WORK ORDER ->
Line by line, retype the material exactly and leave each picture out.

***** PROVIDED MATERIAL

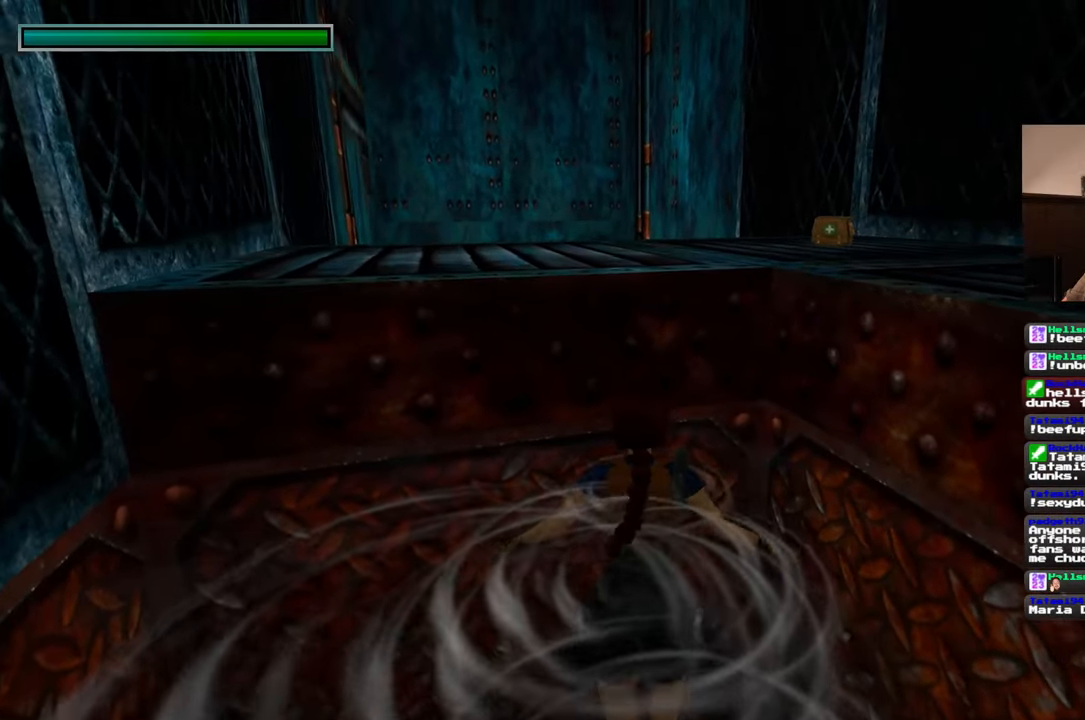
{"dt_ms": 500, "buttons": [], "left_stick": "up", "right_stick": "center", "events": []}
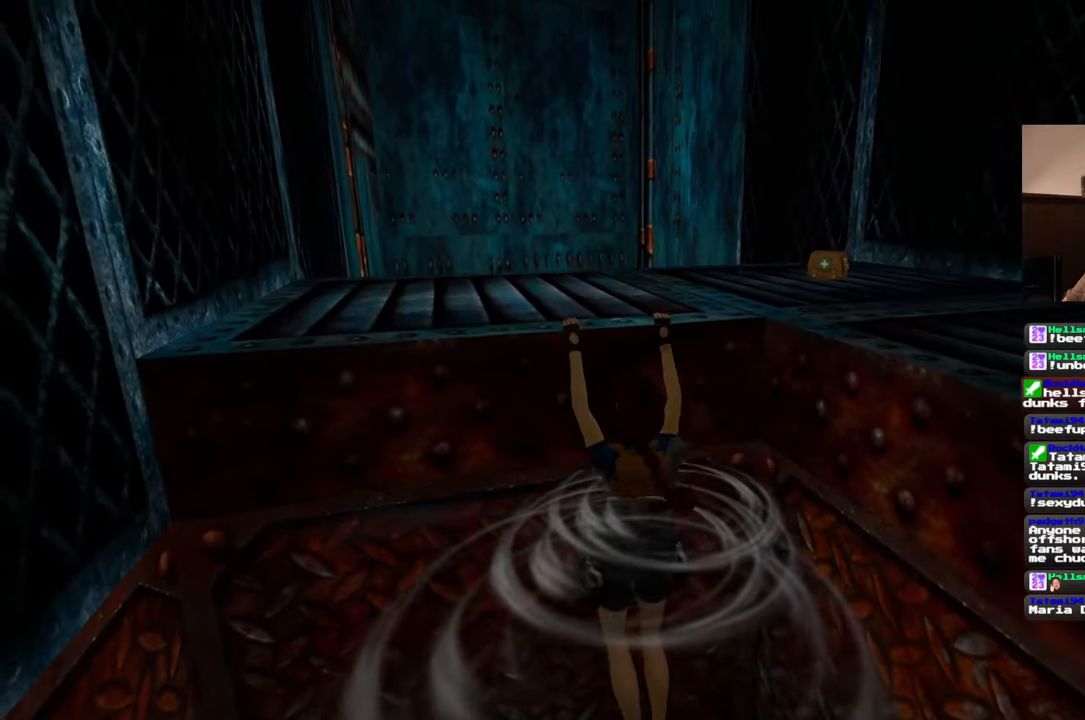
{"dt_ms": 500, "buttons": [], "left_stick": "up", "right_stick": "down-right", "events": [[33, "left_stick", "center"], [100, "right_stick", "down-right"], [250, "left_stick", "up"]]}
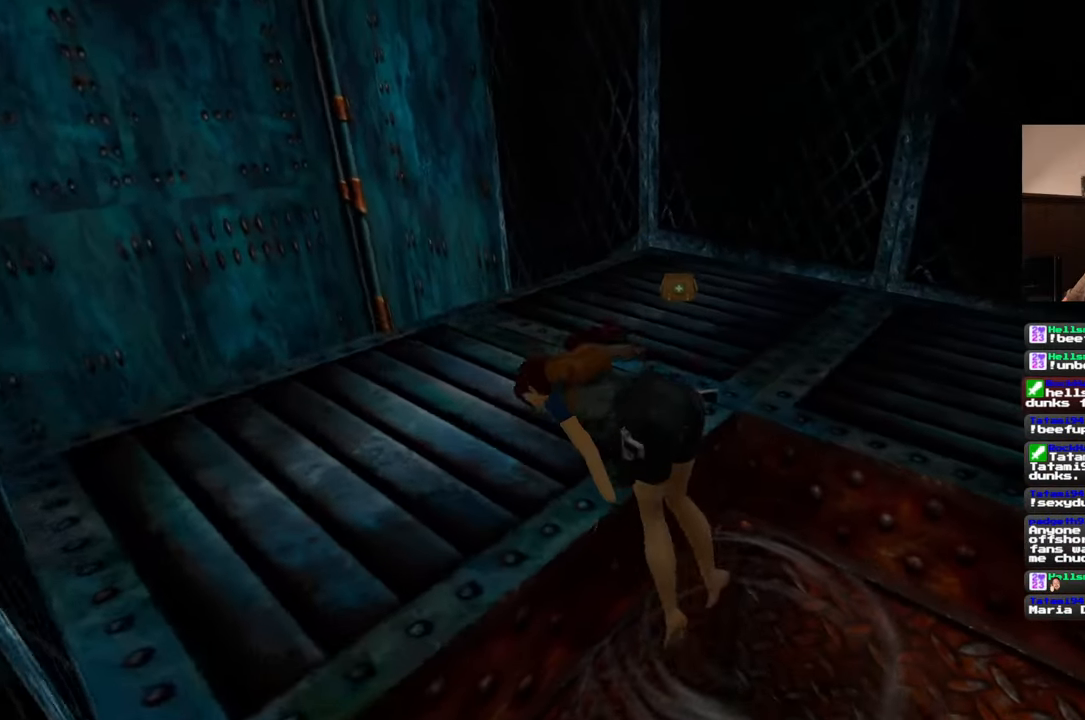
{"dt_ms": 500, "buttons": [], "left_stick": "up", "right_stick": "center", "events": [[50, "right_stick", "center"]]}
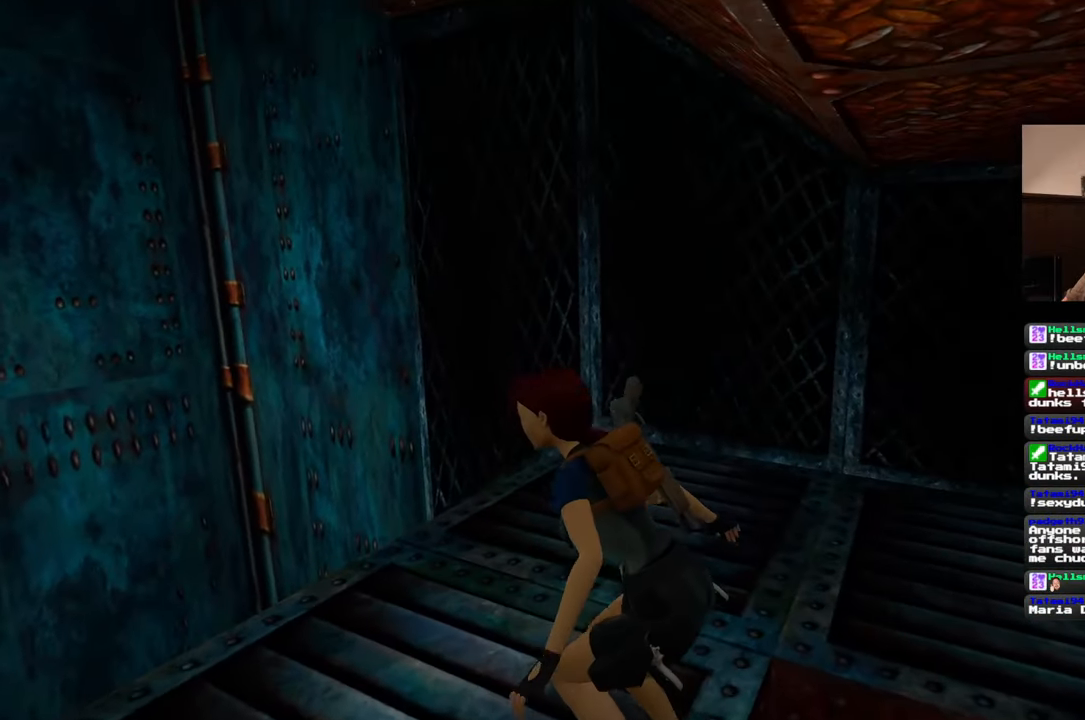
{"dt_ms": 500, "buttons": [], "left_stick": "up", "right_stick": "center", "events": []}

**********

RESPONSE TO THE TASK ->
{"dt_ms": 500, "buttons": [], "left_stick": "up", "right_stick": "center", "events": []}
{"dt_ms": 500, "buttons": [], "left_stick": "up", "right_stick": "down-right", "events": [[33, "left_stick", "center"], [100, "right_stick", "down-right"], [250, "left_stick", "up"]]}
{"dt_ms": 500, "buttons": [], "left_stick": "up", "right_stick": "center", "events": [[50, "right_stick", "center"]]}
{"dt_ms": 500, "buttons": [], "left_stick": "up", "right_stick": "center", "events": []}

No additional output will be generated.